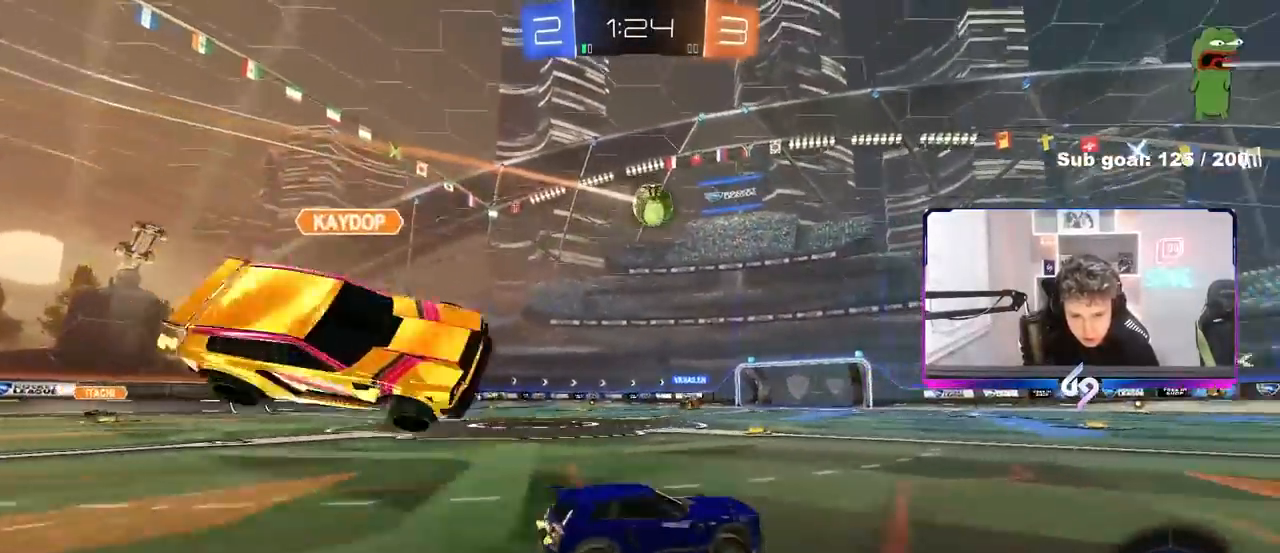
{"keys": ["a", "s", "shift", "space"], "mouse": [], "events": [[67, "a", "down"], [67, "shift", "down"], [217, "s", "down"], [217, "w", "up"], [400, "space", "down"]]}
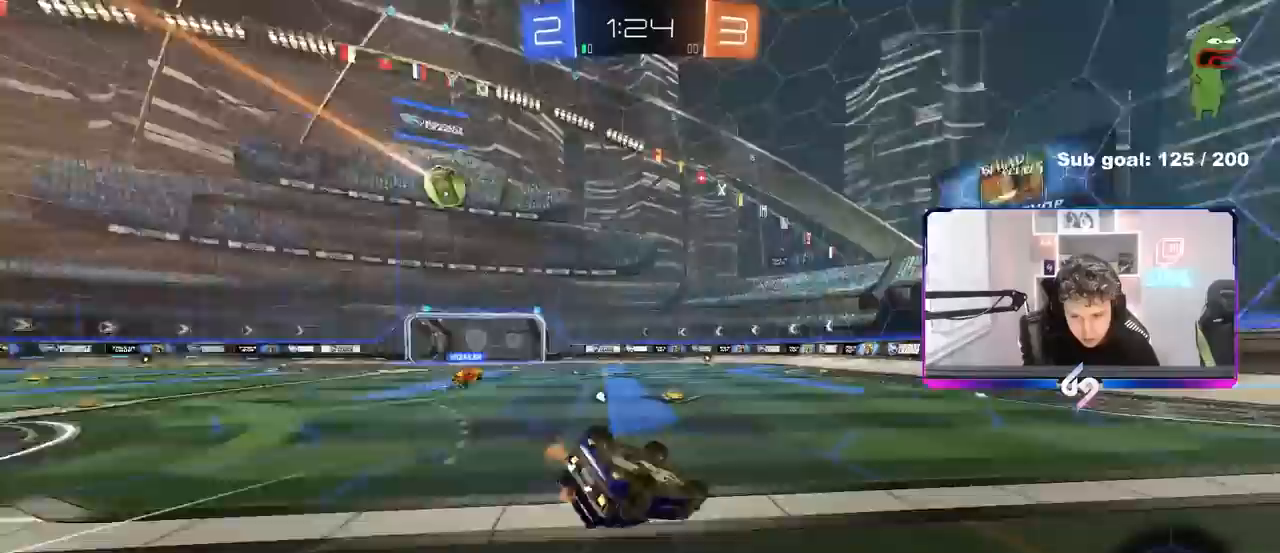
{"keys": ["space"], "mouse": [], "events": [[83, "s", "up"], [83, "space", "up"], [183, "s", "down"], [367, "s", "up"], [367, "shift", "up"], [417, "space", "down"], [467, "a", "up"]]}
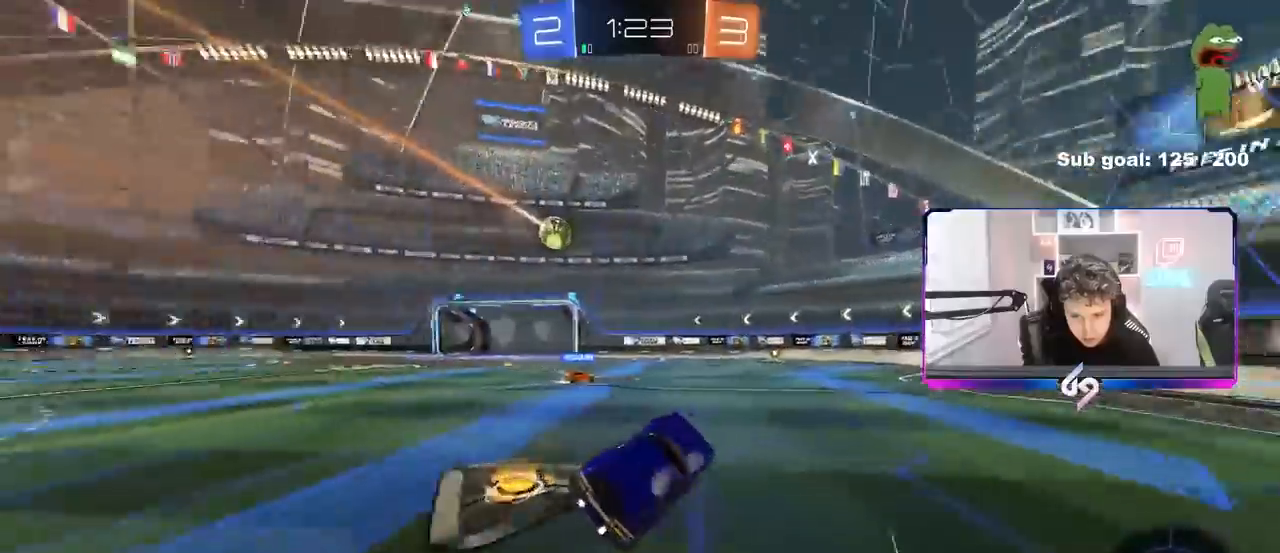
{"keys": ["a", "w"], "mouse": [], "events": [[50, "space", "up"], [250, "w", "down"], [283, "a", "down"], [383, "shift", "down"], [483, "shift", "up"]]}
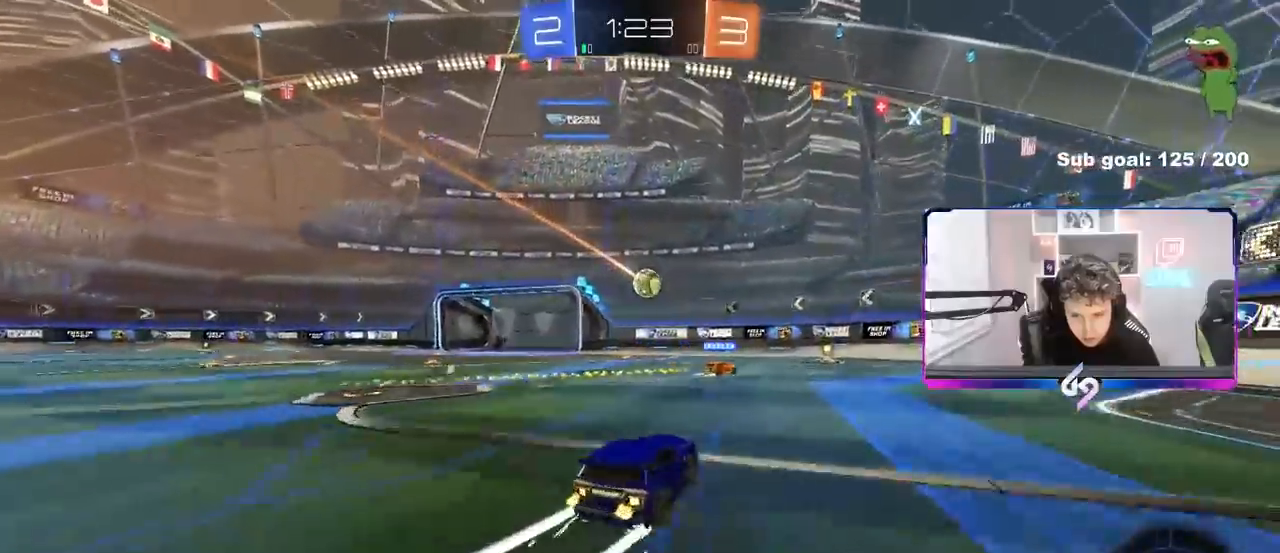
{"keys": ["a", "w"], "mouse": [], "events": []}
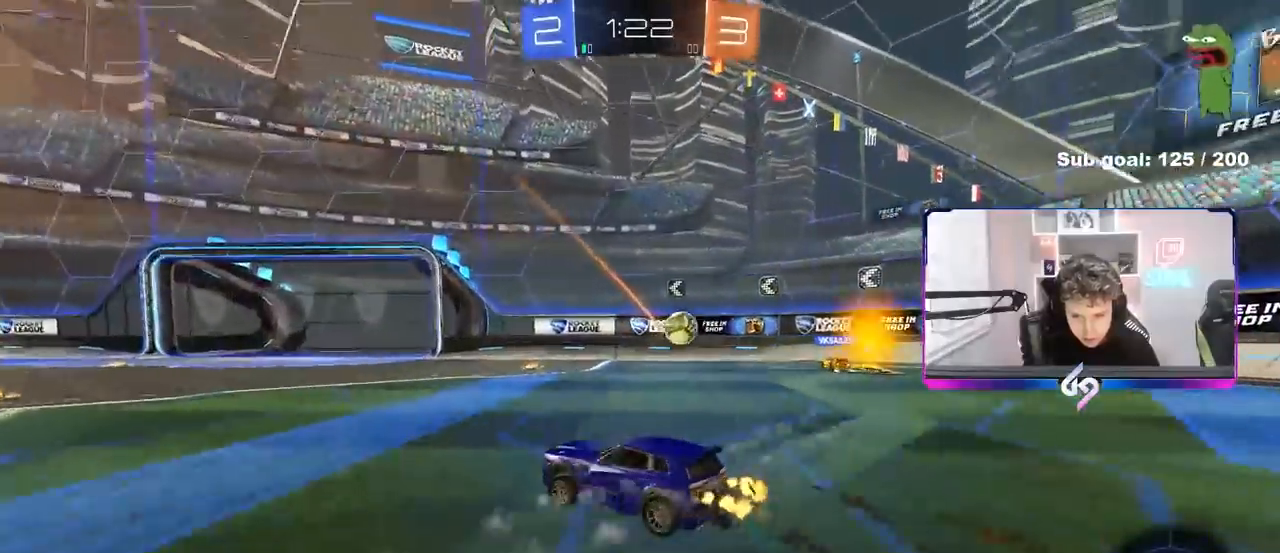
{"keys": ["w"], "mouse": [], "events": [[183, "a", "up"]]}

═══

### Directions
Return every line from the entries above that contains the word "down".

### Response to the task
{"keys": ["a", "s", "shift", "space"], "mouse": [], "events": [[67, "a", "down"], [67, "shift", "down"], [217, "s", "down"], [217, "w", "up"], [400, "space", "down"]]}
{"keys": ["space"], "mouse": [], "events": [[83, "s", "up"], [83, "space", "up"], [183, "s", "down"], [367, "s", "up"], [367, "shift", "up"], [417, "space", "down"], [467, "a", "up"]]}
{"keys": ["a", "w"], "mouse": [], "events": [[50, "space", "up"], [250, "w", "down"], [283, "a", "down"], [383, "shift", "down"], [483, "shift", "up"]]}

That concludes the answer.